# Tasks to perform
(1) Repeat the stretch of the 2011 technology preview from "The Tipping Point: 2011" through "relevant than ever." word for word.
(2) In the 2011 technology preview, what made the writers tell PC doubters and doomsayers that they are wrong?

# Source document
........

The Tipping Point: 2011 Technology Preview
PC Users are on the brink of a massive shift in technology and performance. We identify the most game-changing technologies and life-changing products for the coming year
To the PC doubters and doomsayers throughout the land, we have but one thing to say. You are incorrect. Misguided. Flat-out wrong. As we started to investigate the technologies, products, and processors that will appear in PCs and related devices in the year ahead, we realized that, from this moment on, our beloved Personal Computer is more important and more relevant than ever.
It’s not that the times aren’t changing. They most assuredly are, and the infusion of so many new platforms and usage models into the home and the personal-computing equation is concentrating a lot of power and flexibility in our hands.

........

# Supplied information
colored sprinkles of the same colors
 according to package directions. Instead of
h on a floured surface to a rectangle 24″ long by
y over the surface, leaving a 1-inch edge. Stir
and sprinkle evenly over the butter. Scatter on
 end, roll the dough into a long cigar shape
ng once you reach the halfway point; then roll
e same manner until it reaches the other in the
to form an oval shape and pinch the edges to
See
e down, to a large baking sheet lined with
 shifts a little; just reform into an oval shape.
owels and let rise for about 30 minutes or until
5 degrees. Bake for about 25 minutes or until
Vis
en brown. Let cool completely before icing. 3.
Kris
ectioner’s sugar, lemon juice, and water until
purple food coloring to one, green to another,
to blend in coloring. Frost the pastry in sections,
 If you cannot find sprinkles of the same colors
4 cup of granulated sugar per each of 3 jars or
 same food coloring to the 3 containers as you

........

# Numbered responses
(1)
The Tipping Point: 2011 Technology Preview
PC Users are on the brink of a massive shift in technology and performance. We identify the most game-changing technologies and life-changing products for the coming year
To the PC doubters and doomsayers throughout the land, we have but one thing to say. You are incorrect. Misguided. Flat-out wrong. As we started to investigate the technologies, products, and processors that will appear in PCs and related devices in the year ahead, we realized that, from this moment on, our beloved Personal Computer is more important and more relevant than ever.

(2) While investigating the technologies, products, and processors coming to PCs and related devices in the year ahead, the writers realized that the Personal Computer is more important and more relevant than ever.